Lay out everything from the start of the rows down to the line containing "Añádenos en Google", that line included, as a JSON list of strings with one string per line and blank lines left out.

| Record excerpts |
═══

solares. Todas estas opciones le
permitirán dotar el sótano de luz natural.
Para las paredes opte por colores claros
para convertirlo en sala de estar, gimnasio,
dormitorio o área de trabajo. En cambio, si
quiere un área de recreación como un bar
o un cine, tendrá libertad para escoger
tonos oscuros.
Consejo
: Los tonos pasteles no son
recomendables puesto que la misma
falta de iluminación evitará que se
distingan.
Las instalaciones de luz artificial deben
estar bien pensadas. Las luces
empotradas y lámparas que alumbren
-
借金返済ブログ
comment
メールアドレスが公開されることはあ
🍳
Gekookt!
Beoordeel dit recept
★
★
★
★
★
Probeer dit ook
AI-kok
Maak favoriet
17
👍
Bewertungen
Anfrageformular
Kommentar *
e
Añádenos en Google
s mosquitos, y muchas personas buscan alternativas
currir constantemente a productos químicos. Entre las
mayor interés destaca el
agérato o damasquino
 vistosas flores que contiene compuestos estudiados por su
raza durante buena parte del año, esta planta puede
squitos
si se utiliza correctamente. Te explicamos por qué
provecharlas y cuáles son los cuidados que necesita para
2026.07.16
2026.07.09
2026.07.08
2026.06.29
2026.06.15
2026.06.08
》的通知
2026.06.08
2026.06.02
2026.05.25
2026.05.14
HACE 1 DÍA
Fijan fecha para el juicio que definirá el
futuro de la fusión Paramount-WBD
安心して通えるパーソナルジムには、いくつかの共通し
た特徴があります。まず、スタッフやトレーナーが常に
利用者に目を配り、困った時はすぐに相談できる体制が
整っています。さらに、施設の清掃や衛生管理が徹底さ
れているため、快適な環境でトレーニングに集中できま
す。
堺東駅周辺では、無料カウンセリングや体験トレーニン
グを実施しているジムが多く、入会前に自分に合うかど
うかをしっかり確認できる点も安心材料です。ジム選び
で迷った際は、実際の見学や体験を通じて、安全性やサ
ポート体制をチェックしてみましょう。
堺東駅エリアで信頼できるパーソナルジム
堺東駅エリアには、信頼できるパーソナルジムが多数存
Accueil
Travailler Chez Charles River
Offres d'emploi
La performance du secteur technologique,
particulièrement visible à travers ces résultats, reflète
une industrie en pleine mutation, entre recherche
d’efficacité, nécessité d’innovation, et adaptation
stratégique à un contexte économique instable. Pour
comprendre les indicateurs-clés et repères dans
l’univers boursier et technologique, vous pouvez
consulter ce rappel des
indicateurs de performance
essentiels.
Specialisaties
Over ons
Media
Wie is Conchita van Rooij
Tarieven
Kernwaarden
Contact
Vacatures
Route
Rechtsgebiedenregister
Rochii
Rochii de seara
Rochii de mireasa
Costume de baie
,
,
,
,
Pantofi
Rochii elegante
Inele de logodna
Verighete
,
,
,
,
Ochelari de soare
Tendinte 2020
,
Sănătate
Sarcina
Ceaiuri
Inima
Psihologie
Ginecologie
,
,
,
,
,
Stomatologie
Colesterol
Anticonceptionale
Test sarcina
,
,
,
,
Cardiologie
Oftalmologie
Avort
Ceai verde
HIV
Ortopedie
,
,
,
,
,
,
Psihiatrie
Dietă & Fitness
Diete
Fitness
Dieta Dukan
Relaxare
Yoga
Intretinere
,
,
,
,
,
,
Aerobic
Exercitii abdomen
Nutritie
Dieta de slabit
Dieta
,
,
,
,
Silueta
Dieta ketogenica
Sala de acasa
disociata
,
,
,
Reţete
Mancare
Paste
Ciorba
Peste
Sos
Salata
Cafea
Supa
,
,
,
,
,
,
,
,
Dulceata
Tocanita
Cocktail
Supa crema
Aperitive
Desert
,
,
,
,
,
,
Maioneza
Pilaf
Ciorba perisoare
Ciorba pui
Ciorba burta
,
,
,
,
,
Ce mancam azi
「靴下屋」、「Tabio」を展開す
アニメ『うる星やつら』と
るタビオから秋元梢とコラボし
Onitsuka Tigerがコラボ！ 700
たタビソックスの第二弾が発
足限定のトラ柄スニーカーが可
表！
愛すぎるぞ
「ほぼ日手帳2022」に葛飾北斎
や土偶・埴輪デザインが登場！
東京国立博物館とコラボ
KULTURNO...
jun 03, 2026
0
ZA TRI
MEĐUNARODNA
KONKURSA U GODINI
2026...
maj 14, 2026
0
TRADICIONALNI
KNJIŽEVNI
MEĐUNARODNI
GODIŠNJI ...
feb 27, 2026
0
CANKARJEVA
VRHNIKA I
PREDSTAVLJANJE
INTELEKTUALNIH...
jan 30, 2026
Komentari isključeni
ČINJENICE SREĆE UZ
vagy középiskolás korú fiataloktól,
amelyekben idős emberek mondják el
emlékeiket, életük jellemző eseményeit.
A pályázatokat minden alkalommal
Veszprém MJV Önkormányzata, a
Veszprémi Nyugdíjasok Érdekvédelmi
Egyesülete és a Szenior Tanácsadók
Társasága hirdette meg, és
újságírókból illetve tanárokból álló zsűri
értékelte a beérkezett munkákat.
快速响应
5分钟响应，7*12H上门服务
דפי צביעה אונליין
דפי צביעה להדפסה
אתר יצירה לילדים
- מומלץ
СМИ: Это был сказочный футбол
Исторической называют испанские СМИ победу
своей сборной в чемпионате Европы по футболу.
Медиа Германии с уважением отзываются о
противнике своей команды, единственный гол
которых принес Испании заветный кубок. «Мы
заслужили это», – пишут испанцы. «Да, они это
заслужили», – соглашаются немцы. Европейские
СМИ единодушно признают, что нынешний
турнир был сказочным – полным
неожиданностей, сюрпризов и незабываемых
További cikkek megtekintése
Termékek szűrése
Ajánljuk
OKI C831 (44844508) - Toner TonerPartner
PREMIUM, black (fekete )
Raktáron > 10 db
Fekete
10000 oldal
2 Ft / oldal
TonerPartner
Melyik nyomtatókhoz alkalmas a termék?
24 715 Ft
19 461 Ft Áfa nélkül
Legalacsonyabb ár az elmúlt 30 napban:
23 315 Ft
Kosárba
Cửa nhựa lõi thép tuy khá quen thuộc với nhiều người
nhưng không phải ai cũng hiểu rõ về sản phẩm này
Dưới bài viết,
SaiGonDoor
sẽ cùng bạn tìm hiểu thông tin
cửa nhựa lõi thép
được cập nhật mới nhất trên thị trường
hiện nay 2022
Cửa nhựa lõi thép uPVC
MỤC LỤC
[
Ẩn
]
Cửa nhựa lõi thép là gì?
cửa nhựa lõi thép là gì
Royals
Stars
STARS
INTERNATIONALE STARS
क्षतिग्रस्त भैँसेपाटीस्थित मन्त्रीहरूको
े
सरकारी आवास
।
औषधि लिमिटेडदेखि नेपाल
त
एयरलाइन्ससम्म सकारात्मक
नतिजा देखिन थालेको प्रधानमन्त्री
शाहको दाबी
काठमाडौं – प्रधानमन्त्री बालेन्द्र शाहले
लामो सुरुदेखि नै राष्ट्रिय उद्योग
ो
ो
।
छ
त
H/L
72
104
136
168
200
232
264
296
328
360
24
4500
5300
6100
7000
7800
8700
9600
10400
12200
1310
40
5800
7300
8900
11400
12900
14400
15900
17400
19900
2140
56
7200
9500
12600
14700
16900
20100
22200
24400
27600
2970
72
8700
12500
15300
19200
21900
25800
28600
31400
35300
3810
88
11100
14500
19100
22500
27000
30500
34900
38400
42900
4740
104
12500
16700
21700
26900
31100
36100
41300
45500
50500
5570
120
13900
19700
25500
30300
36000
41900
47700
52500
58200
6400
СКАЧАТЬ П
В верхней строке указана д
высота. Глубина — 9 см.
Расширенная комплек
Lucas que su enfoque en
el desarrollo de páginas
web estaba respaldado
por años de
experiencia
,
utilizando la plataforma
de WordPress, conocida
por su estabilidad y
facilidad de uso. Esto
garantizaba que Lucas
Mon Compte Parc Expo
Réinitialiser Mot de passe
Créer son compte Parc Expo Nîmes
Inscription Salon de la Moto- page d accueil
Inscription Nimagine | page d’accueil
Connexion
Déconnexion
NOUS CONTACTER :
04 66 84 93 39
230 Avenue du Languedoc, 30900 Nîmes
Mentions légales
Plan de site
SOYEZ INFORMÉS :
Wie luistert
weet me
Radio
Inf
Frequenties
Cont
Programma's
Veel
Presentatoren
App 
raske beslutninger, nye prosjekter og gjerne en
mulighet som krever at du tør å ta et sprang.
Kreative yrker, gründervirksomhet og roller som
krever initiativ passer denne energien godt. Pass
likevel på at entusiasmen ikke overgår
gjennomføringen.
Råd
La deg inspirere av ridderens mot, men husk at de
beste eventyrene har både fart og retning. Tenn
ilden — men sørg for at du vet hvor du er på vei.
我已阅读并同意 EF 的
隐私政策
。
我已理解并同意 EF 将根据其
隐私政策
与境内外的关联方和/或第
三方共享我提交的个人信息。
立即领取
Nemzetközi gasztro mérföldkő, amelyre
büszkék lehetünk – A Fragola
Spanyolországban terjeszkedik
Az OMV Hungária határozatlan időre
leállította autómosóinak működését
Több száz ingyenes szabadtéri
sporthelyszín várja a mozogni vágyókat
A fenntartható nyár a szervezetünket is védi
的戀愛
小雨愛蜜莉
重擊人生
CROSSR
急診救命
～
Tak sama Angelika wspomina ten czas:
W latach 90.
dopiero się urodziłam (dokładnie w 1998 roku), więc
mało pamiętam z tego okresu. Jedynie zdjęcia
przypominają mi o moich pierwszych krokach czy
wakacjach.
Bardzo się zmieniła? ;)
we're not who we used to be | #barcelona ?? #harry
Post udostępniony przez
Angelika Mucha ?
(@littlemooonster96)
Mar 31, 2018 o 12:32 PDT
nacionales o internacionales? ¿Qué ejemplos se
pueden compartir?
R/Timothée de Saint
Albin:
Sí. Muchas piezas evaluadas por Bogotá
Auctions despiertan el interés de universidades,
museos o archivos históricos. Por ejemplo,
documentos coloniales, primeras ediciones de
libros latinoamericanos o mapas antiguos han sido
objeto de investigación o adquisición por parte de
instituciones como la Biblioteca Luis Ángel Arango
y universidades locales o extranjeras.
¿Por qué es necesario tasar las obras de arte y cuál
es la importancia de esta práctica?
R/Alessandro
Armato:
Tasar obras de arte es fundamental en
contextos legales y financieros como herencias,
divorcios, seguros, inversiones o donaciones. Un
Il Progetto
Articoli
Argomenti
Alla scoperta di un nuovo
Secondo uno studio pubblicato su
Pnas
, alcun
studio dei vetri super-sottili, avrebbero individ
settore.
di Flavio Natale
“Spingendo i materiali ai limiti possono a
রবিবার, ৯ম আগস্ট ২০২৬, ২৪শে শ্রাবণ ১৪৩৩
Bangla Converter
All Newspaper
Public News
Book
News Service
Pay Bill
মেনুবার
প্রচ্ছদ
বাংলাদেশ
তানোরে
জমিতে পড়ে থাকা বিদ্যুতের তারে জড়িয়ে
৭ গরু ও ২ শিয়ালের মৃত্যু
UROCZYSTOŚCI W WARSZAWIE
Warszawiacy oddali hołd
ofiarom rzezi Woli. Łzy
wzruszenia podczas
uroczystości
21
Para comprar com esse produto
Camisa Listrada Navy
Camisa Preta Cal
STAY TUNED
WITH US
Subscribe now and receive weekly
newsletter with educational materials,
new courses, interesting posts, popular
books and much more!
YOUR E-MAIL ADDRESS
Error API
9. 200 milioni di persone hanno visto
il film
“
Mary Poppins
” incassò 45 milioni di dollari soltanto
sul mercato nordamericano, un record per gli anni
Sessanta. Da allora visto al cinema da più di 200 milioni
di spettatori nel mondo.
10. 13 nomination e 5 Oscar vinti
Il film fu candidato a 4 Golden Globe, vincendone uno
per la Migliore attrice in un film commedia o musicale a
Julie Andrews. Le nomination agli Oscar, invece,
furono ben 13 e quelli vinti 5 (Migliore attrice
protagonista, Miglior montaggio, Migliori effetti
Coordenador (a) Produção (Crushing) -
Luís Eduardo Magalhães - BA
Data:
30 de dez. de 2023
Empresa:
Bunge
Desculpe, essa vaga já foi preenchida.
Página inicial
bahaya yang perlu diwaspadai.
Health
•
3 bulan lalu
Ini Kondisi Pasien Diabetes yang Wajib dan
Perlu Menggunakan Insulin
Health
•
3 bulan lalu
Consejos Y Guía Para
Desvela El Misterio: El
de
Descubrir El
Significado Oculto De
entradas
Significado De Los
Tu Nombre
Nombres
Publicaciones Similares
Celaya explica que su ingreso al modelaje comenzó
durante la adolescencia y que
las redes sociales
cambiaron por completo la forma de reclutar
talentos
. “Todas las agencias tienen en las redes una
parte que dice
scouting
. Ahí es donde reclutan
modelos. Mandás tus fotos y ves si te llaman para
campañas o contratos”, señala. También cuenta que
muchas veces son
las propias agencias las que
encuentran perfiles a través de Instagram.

═══

| Response to the exercise |
[
  "solares. Todas estas opciones le",
  "permitirán dotar el sótano de luz natural.",
  "Para las paredes opte por colores claros",
  "para convertirlo en sala de estar, gimnasio,",
  "dormitorio o área de trabajo. En cambio, si",
  "quiere un área de recreación como un bar",
  "o un cine, tendrá libertad para escoger",
  "tonos oscuros.",
  "Consejo",
  ": Los tonos pasteles no son",
  "recomendables puesto que la misma",
  "falta de iluminación evitará que se",
  "distingan.",
  "Las instalaciones de luz artificial deben",
  "estar bien pensadas. Las luces",
  "empotradas y lámparas que alumbren",
  "-",
  "借金返済ブログ",
  "comment",
  "メールアドレスが公開されることはあ",
  "🍳",
  "Gekookt!",
  "Beoordeel dit recept",
  "★",
  "★",
  "★",
  "★",
  "★",
  "Probeer dit ook",
  "AI-kok",
  "Maak favoriet",
  "17",
  "👍",
  "Bewertungen",
  "Anfrageformular",
  "Kommentar *",
  "e",
  "Añádenos en Google"
]